Recognizing a need for centralized health data to answer key questions about COVID-19, the National Institutes of Health extracted siloed data at the beginning of the pandemic to establish a national COVID-19 database. Now, it’s one of the largest collections of COVID-19 patient data in the world, MIT Technology Review reported June 21.

Six key details about the database:

  1. At the database’s conception, researchers sought to tackle two key problems with U.S. healthcare data. The first is that federal, state and local privacy laws overlap and sometimes contradict one another, making it difficult to access patient data. The second is that health records often are siloed by the institutions that own them because of both privacy laws and the profitability of selling deidentified health data.

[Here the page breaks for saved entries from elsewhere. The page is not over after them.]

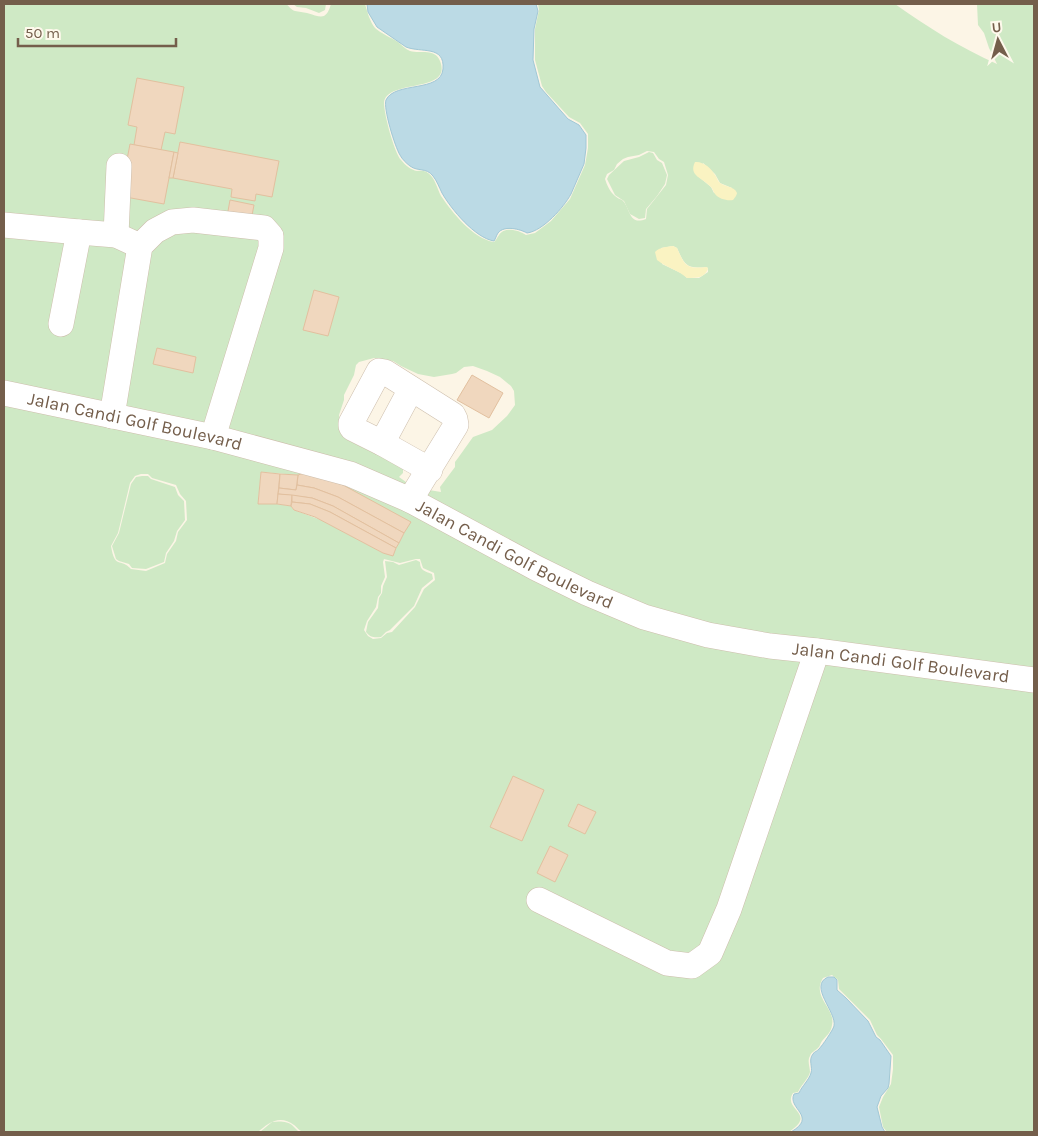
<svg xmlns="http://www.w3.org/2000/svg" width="1038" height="1136" font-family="Karla,sans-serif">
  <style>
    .green { fill: #cfe9c5; fill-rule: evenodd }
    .sand { fill: #faf3c2 }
    .water { fill: #bbdae5; stroke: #a1c8d6 }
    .building { fill: #f0d7be; stroke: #e2c09f }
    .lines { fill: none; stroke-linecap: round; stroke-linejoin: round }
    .minor-casing { stroke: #cdbeac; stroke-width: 26 }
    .minor { stroke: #fff; stroke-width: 25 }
    .labels { text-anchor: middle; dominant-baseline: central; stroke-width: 4; stroke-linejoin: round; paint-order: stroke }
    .street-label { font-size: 18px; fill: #745e4b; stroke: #fef9ec }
  </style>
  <rect width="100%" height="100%" fill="#fcf5e6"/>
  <g class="green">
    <path d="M4,4H286C289,6 291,10 295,11C299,12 303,12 307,13C321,17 326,21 331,4H365C367,11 370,22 375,28C380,33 392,38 398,42C402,45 405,49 410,51C421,54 435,48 440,61C453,94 386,78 384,103C384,114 394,152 401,160C405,165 411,170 417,171C421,171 424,170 428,173C435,178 437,188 441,196C452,212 473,239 494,242C496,240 497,238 499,235C504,226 519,230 526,235L535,233L551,221L570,199L585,165L588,148V134L580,123L569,117L546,92L542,86L535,60V29L539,10L538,4H895C927,27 961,48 997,64L989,48L984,33L978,25L977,4H1034V1132H887L883,1127L879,1107L883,1097L891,1084L893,1069V1055L881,1039L877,1035L870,1020L839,989L838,980L832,975L823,978C811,997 836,1008 832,1025C831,1033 826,1036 822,1041C820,1044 820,1046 818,1048C815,1051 811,1052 810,1056C807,1061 810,1067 810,1072C809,1078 801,1085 798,1092L793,1093C782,1110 818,1113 789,1132H303C298,1130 297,1127 294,1125C280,1114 268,1123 258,1132H4ZM647,151L654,152L659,159L664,162L668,175L666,185L647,209L646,219C628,226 631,208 622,200C620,199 617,198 615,196C610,192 607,185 605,179L607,174L614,170L617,164L623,159L628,157L639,155ZM703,163L715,174L720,183L732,188L714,193L711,187L699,177ZM673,246L677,248C685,266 687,269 707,267L708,269V272L699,278H687L683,274L662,264L661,248ZM374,358L393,361L401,366L418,374L434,377L452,374L456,373L464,367L473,366L487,371L500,377L511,386L514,391L515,405L507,416L492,430L473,437L458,458L455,462V467L440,487L441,492L429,490L413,483L406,482L399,477L403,473V468L340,424L339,415L344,400V395L354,375L356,365L359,362ZM261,472L298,475L304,473L410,522L396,548L393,555L383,553L321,520L294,510L291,506L277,504L258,503ZM141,474H148L152,478L176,485L180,494L186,501L187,520L178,532L176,541L167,554L165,563L146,571L131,569C120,557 115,570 111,546L118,533L130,483L135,476ZM384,559L400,563L416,559H420L423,568L434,573L435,580L424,589L415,607L392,632L387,633L381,638L373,639L368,636L364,630L367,621L376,607L378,597L381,593V586L385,577L383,562Z"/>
    <polygon points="293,4 326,4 325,10 319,13 306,8 297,7"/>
    <polygon points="649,152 653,153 657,160 662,163 667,175 665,184 657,196 646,209 645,218 639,219 630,214 624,201 615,195 607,179 609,175 624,161 639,157"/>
    <polygon points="142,476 148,476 151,479 175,487 178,495 184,501 185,520 177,531 174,541 166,553 164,562 146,569 132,568 129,564 119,561 116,559 112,546 119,533 131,484 136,477"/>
    <path d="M416,560L420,562C420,571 425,571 432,574L433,579L422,588L414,606L390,630L386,632L381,637C374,638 370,637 366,632L368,622L378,608L379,598L382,593L383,586L387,577L385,561L393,562L399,565Z"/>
    <path d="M272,1122C279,1121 288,1121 293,1126C295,1128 297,1130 299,1132H260Z"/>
  </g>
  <g class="sand">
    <path d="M695,162C703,161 711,168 715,175C717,177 717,180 719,182C723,187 735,186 737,193C737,195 734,199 733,200C727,201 719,199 715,194C713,191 713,189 711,187C703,178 688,176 695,162Z"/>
    <path d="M673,246L677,248C685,267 687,269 707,267L708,269C704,278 697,278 687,278C678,270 666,267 657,260L655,252C660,247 666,247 673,246Z"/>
  </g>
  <g class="water">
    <path d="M367,4H536L538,11L534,29L533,60L540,87L568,119L579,125L586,135V148L584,164L571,194C564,207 543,231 527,233C520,229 504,225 498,233C496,236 496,238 494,241C475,238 451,209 442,193C439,187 437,181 433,176C426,167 418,172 410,166C406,163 402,159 400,155C395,147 383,108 386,100C395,81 441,93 443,69C445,45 421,53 406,47L377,27L368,12Z"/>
    <path d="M828,977H834L837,980V990L846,998L868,1021L876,1037L880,1040L891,1056L889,1084L888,1088L881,1096L877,1107L882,1127L885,1132H791C818,1116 787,1109 794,1094L799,1093C802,1086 809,1080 811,1073C813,1067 808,1060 813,1054C816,1050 815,1053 819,1049C822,1046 833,1030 834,1026C837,1012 808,986 828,977Z"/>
  </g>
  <g class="building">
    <polygon points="137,78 184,87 175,134 165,132 161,150 134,145 137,127 128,125"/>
    <polygon points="180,142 279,161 272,197 256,194 255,201 231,197 232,189 173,178"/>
    <polygon points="130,144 174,152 164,204 120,196"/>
    <polygon points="174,152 178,153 173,178 169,178"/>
    <polygon points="230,200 254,205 250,226 226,222"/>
    <polygon points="314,290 339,297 328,336 303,330"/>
    <polygon points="157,348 196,357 193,373 153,364"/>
    <polygon points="472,375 503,393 489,418 457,400"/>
    <polygon points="261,472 280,474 277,504 258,504"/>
    <polygon points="304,473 328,479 343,485 411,522 404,533 338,497 314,488 297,485 298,475"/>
    <polygon points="280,474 298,475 296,490 279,488"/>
    <polygon points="297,485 314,488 338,497 404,533 399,543 333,506 312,498 278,494 279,488 296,490"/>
    <polygon points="278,494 292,495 291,506 277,504"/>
    <polygon points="292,495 312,498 333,506 399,543 396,548 330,512 310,504 292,502"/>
    <polygon points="292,502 310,504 330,512 396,548 393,556 383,553 315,517 294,510 291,506"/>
    <polygon points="513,776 544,790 522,841 490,827"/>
    <polygon points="578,804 596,812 585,834 568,826"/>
    <polygon points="550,846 568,855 555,882 537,873"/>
  </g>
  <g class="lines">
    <g class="minor-casing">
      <g id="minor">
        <polyline points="4,225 79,232 116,235 140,246"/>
        <polyline points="116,235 119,166"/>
        <polyline points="61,324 79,232"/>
        <path id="s1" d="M4,393L213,437L350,474L410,500L536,568L587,593L644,617L708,635L770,646L817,651L1034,680"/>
        <polyline points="112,416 140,246 155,231 172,222 193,220 264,228 271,236 271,248 213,437"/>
        <polyline points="382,443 411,389"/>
        <polyline points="410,500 456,425 455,419 453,415 385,372 379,371 351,423 351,426 352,428 382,443 430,470"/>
        <polyline points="539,900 667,963 692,966 710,953 729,909 817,651"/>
      </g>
    </g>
    <use href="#minor" class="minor"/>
  </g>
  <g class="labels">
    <g class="street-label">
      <text stroke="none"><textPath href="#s1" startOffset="134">Jalan Candi Golf Boulevard</textPath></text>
      <text stroke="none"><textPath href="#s1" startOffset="539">Jalan Candi Golf Boulevard</textPath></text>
      <text stroke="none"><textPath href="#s1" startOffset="944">Jalan Candi Golf Boulevard</textPath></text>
    </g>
  </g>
  <rect width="1038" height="1136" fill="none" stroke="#745e4b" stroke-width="10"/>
  <g transform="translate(998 40) rotate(354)" stroke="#fef9ec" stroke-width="4" paint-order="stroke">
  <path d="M0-4L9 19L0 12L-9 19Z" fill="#745e4b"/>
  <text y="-8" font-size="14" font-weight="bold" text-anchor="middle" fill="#745e4b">U</text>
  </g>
  <path d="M18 38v8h158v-8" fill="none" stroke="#745e4b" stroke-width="2.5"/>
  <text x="25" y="38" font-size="15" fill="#745e4b" stroke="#fef9ec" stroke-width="4" paint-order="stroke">50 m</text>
</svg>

  2. The National COVID Cohort Collaborative, or N3C, combines patient records from different institutions across the country and makes the data accessible to researchers. It houses 6.3 million de-identified patient records from 56 institutions and counting.

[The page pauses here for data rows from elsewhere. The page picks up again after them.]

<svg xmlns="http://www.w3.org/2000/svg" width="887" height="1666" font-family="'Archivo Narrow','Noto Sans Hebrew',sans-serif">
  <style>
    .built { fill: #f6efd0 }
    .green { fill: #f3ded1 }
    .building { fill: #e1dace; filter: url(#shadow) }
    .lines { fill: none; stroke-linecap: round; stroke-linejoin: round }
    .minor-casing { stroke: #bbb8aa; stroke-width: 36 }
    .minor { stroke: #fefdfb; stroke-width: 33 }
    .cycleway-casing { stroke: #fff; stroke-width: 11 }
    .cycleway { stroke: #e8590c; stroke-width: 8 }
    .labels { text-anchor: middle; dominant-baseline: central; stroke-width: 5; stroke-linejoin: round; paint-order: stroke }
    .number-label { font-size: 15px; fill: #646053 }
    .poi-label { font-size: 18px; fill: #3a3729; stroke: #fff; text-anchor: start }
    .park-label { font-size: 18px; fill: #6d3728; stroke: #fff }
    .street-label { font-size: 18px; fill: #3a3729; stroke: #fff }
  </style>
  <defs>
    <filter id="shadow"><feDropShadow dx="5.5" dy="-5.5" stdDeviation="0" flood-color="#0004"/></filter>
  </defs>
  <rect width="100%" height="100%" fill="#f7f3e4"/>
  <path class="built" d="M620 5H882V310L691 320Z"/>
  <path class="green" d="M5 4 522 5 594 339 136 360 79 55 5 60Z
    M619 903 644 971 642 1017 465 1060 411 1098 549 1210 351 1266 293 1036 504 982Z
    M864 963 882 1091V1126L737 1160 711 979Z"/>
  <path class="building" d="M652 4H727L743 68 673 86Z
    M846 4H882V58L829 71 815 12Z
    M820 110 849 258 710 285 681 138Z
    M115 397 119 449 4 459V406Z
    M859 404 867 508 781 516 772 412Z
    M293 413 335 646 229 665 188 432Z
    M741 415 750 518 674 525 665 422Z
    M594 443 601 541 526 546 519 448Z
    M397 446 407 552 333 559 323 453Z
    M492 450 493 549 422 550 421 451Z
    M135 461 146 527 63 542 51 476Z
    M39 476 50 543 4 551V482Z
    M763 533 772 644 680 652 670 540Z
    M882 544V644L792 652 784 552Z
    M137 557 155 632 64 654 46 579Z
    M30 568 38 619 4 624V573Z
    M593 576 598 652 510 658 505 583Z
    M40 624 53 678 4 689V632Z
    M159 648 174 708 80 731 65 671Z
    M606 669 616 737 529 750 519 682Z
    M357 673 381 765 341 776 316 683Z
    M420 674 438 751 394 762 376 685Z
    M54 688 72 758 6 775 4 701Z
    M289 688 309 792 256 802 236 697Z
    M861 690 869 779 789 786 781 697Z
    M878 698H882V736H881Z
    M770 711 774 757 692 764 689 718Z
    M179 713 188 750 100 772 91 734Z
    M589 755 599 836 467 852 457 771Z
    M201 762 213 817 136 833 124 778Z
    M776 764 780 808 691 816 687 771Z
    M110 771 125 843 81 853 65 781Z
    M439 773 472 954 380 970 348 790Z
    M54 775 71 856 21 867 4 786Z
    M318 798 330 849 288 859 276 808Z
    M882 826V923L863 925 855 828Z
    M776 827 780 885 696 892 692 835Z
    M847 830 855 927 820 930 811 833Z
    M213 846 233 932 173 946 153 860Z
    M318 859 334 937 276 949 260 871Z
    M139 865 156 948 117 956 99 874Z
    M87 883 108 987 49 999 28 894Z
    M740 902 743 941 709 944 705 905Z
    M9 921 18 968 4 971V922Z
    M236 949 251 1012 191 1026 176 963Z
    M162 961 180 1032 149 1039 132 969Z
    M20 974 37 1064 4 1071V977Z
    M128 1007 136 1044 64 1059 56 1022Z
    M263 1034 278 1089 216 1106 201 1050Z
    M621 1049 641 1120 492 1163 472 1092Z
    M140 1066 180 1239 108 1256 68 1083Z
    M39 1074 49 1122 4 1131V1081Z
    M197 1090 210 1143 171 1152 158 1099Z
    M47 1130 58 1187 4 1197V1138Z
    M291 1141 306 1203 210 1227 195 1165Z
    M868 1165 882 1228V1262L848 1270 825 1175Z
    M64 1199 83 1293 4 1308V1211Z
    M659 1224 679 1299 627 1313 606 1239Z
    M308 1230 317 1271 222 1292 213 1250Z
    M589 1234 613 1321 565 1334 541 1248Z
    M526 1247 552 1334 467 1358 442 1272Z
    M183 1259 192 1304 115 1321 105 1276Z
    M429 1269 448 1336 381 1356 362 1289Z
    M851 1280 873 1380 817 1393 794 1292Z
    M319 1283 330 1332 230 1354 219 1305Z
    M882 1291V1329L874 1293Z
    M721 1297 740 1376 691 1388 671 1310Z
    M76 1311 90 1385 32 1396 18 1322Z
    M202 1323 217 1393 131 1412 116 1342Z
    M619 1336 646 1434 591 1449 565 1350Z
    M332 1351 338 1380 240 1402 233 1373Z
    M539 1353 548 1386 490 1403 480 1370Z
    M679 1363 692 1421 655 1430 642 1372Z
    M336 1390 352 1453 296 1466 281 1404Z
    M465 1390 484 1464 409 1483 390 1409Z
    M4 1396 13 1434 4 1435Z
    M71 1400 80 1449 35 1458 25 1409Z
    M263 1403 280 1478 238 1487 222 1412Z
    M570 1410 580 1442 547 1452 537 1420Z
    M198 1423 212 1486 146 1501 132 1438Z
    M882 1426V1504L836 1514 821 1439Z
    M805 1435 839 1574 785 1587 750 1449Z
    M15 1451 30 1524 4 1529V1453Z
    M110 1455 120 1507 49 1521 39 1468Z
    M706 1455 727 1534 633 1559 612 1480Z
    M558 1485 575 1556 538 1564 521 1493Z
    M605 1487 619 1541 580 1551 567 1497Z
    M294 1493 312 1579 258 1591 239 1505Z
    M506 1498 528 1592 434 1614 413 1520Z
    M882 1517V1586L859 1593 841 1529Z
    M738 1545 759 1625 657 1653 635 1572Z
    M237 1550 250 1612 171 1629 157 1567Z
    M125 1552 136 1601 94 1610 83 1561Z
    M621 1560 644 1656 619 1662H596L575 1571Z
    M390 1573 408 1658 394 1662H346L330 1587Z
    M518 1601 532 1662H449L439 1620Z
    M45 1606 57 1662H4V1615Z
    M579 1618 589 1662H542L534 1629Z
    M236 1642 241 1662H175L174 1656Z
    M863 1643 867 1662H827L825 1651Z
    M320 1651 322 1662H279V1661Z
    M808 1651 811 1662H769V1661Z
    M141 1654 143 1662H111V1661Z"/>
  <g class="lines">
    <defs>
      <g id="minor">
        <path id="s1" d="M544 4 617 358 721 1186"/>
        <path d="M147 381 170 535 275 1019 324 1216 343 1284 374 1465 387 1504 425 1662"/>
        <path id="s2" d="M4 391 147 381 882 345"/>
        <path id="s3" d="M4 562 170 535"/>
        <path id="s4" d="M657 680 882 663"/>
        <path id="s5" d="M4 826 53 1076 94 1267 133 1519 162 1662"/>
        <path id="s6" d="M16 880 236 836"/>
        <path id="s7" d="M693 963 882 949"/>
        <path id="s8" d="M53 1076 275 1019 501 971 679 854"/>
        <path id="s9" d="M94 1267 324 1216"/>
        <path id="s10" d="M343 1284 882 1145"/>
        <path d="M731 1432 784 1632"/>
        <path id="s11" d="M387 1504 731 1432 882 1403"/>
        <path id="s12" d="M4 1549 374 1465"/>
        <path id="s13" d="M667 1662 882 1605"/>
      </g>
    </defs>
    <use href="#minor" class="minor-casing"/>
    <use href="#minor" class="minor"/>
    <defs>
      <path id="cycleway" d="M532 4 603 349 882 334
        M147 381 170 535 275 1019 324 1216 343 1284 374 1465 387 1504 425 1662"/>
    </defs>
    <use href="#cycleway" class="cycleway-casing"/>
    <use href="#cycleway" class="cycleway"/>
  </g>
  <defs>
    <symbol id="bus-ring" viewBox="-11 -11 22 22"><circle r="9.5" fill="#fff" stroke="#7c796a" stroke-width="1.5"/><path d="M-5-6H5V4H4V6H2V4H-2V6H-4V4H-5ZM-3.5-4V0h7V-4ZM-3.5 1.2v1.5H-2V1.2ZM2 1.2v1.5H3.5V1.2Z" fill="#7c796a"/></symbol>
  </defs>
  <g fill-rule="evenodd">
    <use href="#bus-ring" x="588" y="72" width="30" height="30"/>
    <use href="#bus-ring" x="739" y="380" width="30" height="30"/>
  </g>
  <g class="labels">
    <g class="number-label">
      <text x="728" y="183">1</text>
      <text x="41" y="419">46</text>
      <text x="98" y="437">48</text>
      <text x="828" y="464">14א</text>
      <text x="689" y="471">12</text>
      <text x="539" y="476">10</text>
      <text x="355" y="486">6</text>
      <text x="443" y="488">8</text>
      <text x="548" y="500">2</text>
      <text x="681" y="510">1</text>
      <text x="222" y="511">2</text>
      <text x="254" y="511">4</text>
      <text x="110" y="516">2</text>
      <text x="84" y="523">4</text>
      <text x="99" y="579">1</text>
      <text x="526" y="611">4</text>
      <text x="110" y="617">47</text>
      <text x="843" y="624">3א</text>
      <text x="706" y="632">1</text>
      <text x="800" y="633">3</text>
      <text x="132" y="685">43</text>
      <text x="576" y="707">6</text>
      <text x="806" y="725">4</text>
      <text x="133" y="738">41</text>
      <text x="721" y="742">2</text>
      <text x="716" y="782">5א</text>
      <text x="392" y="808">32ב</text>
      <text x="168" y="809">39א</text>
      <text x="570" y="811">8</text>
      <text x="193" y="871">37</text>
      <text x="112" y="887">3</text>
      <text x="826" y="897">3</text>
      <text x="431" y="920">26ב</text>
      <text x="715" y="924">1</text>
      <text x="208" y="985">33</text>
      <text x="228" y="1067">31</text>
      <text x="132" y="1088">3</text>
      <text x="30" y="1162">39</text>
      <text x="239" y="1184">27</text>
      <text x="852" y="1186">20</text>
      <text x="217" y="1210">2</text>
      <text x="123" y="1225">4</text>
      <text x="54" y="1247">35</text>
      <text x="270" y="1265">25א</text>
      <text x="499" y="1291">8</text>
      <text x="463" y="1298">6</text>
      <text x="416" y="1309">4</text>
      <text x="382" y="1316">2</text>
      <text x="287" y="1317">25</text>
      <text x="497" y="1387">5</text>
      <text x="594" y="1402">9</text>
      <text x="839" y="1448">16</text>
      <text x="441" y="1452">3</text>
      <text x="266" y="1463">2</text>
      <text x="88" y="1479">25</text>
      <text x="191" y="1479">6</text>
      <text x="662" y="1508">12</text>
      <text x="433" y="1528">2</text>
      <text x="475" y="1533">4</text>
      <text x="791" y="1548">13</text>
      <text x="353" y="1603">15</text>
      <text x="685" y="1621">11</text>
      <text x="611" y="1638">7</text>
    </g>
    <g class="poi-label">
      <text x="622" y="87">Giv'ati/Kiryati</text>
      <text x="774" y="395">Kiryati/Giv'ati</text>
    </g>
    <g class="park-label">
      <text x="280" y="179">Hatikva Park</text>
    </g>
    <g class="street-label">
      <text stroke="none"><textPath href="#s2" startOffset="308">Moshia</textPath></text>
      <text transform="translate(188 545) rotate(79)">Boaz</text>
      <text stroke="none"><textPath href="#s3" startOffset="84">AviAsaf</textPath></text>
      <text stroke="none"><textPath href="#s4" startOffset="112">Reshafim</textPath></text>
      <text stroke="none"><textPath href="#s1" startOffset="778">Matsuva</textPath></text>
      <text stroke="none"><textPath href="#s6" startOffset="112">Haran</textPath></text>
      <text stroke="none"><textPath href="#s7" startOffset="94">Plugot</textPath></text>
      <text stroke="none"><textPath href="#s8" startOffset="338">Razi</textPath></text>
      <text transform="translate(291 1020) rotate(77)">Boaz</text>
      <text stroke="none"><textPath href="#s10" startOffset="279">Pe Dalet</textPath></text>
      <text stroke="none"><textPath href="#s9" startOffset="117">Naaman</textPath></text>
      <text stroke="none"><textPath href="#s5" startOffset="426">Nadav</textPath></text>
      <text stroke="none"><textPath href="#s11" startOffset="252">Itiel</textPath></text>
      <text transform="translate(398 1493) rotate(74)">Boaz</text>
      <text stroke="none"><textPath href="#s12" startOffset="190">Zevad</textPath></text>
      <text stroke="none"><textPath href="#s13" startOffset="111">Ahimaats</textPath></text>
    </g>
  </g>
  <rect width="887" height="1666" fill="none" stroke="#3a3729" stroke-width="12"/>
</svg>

  3. Most of N3C’s records go back to 2018, and contributing institutions have promised to keep updating the data for five years.

  4. Contributing organizations participate by offering data for two groups: people who have COVID-19 and a control group. Before submitting to N3C, organizations strip the data of any personally identifiable details, except ZIP codes and the data of service. Once the records reach N3C, technicians clean them and enter them into the database.

  5. Anyone, whether they’re affiliated with an institution, can submit a research proposal to N3C. A committee from Baltimore-based Johns Hopkins University reviews each proposal and determines which version of the data the researchers will be able to access.

  6. Researchers think N3C is one of the most promising tools for studying long COVID-19, which will be a prevalent research topic in coming years.